◆ **TASK REQUIREMENTS**:
Every line in the entries where "down" is found should be copied.

◆ **DATA SHOWN**:
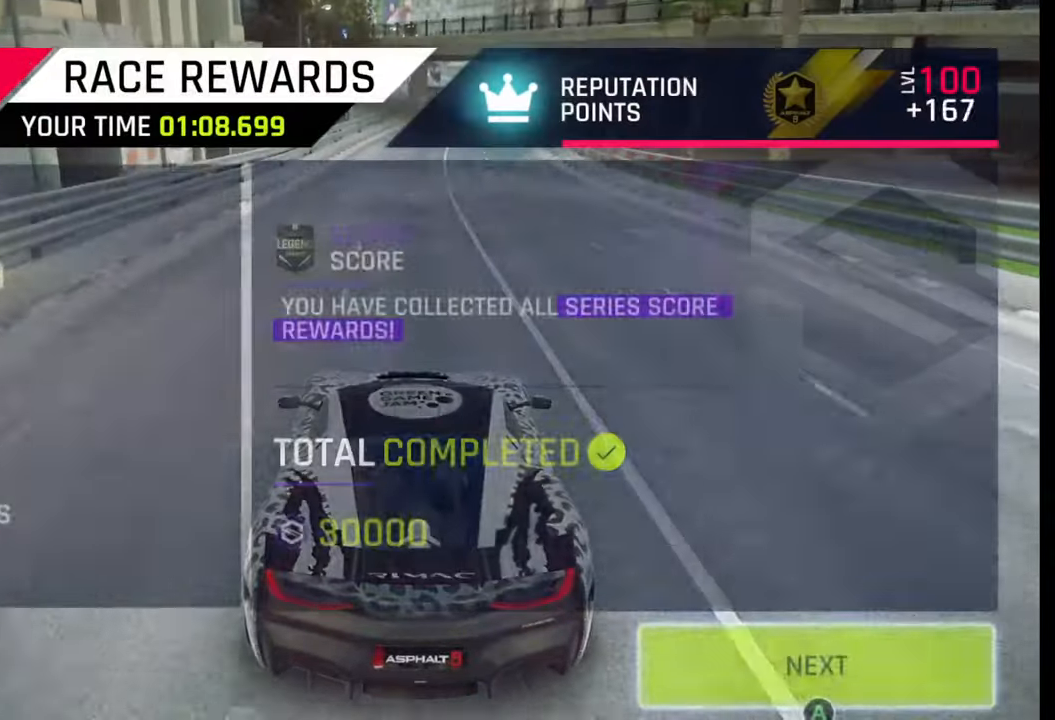
{"buttons": ["CIRCLE"], "left_stick": "center", "right_stick": "center", "events": [[483, "CIRCLE", "down"]]}
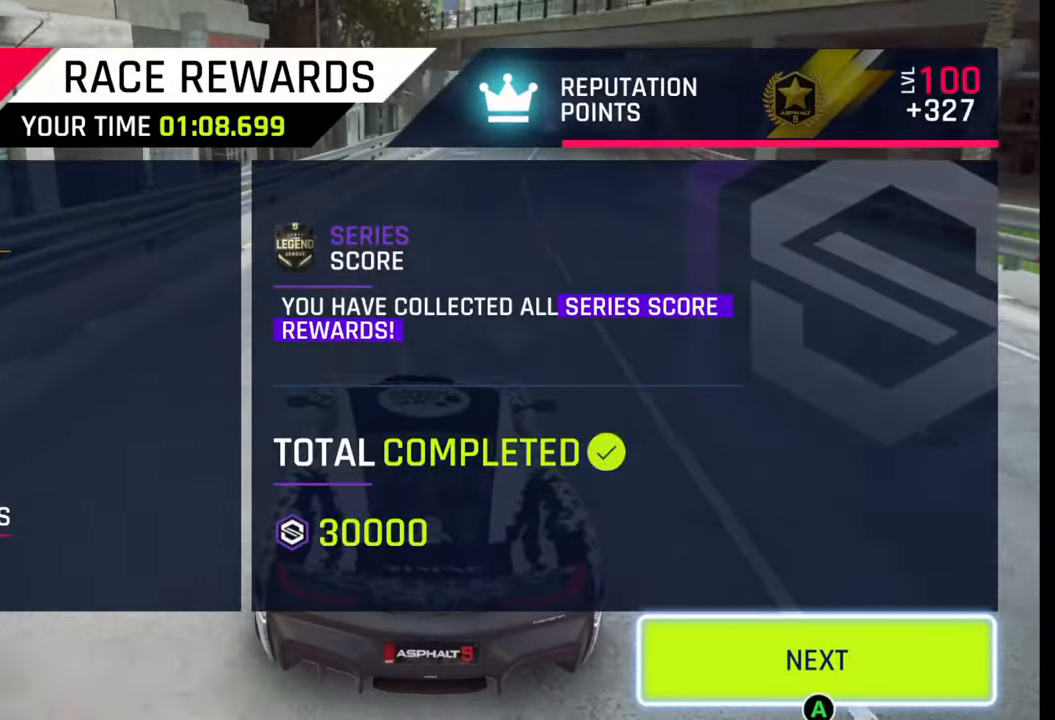
{"buttons": [], "left_stick": "center", "right_stick": "center", "events": [[50, "CIRCLE", "up"], [200, "CIRCLE", "down"], [267, "CIRCLE", "up"], [367, "CIRCLE", "down"], [467, "CIRCLE", "up"]]}
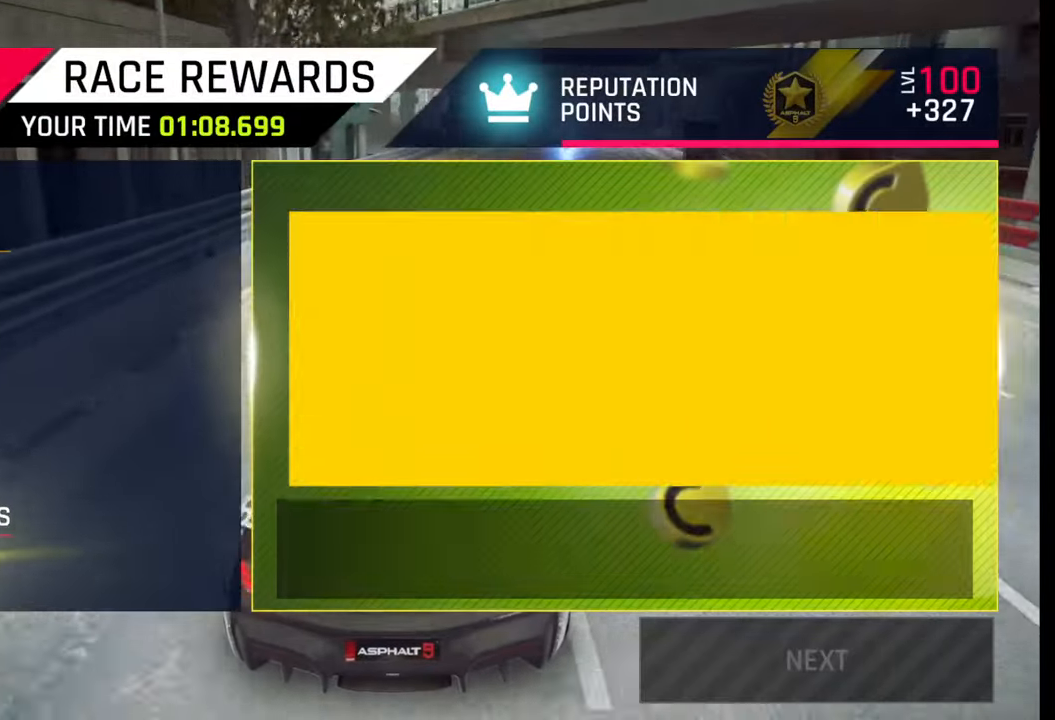
{"buttons": [], "left_stick": "center", "right_stick": "center", "events": []}
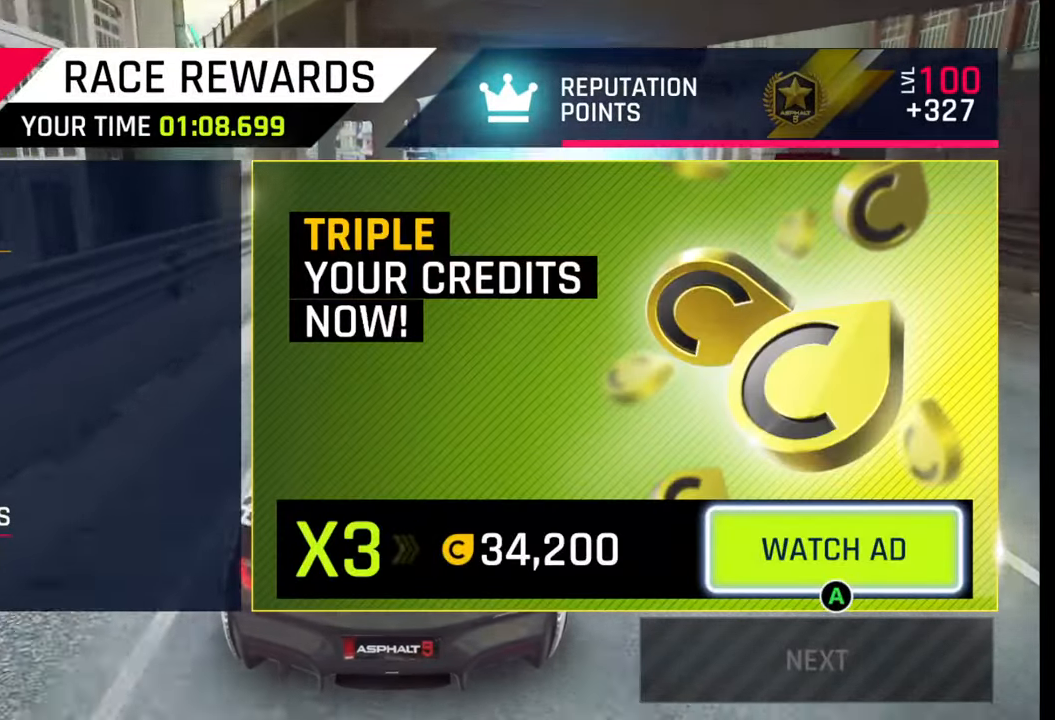
{"buttons": [], "left_stick": "center", "right_stick": "center", "events": []}
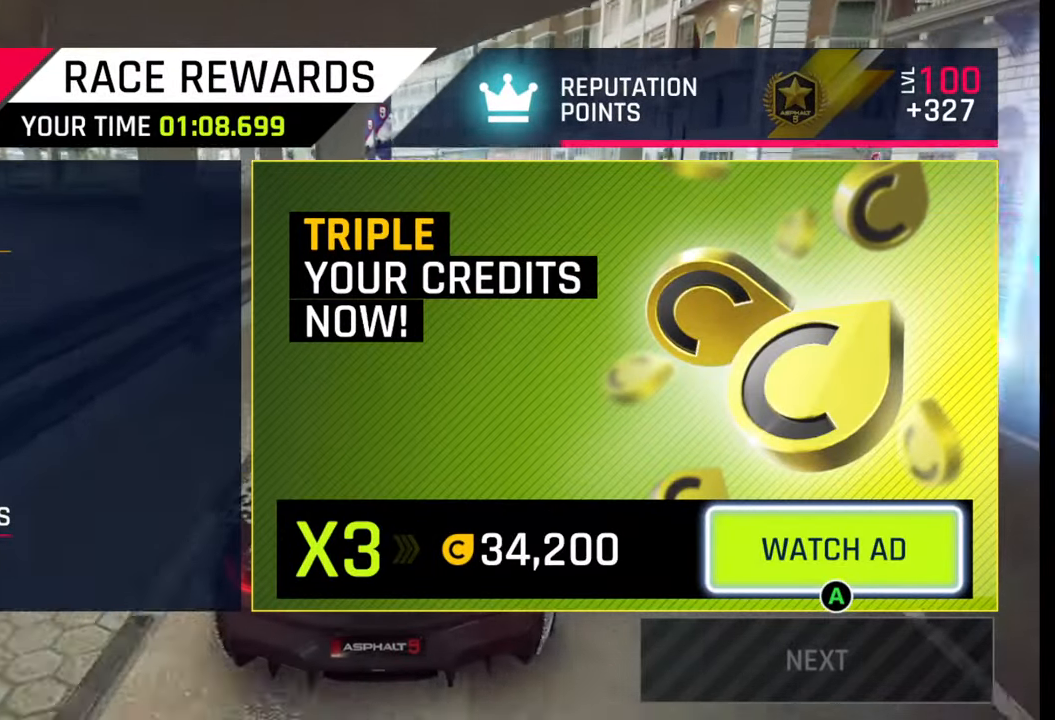
{"buttons": [], "left_stick": "center", "right_stick": "center", "events": []}
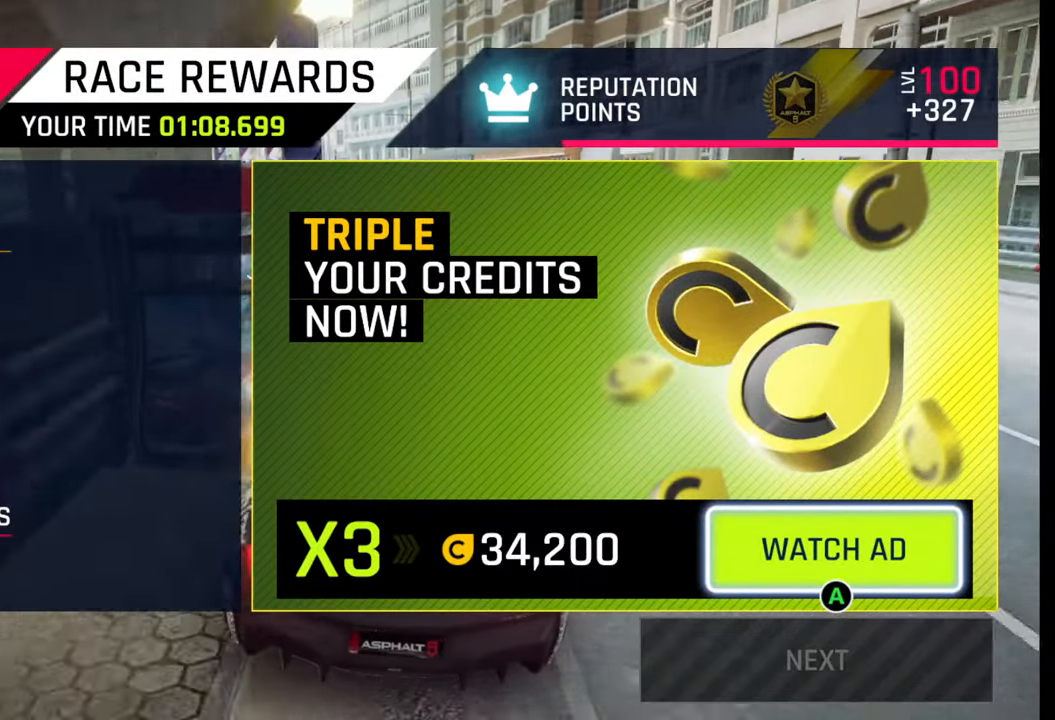
{"buttons": [], "left_stick": "center", "right_stick": "center", "events": []}
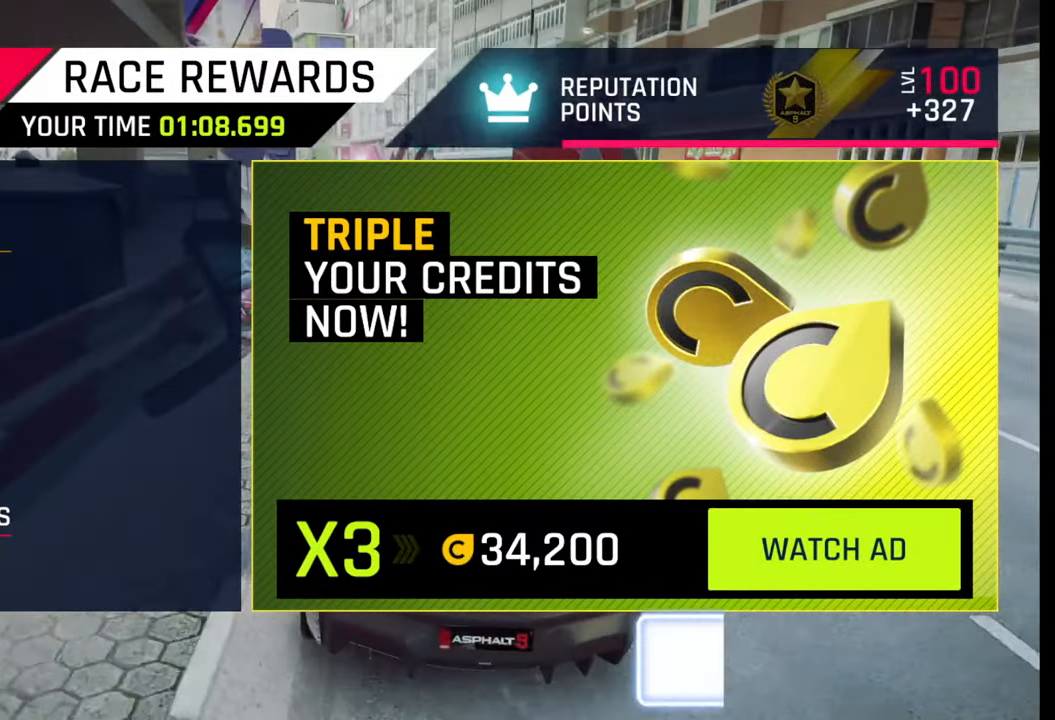
{"buttons": [], "left_stick": "center", "right_stick": "center", "events": []}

◆ **ANSWER BELOW**:
{"buttons": ["CIRCLE"], "left_stick": "center", "right_stick": "center", "events": [[483, "CIRCLE", "down"]]}
{"buttons": [], "left_stick": "center", "right_stick": "center", "events": [[50, "CIRCLE", "up"], [200, "CIRCLE", "down"], [267, "CIRCLE", "up"], [367, "CIRCLE", "down"], [467, "CIRCLE", "up"]]}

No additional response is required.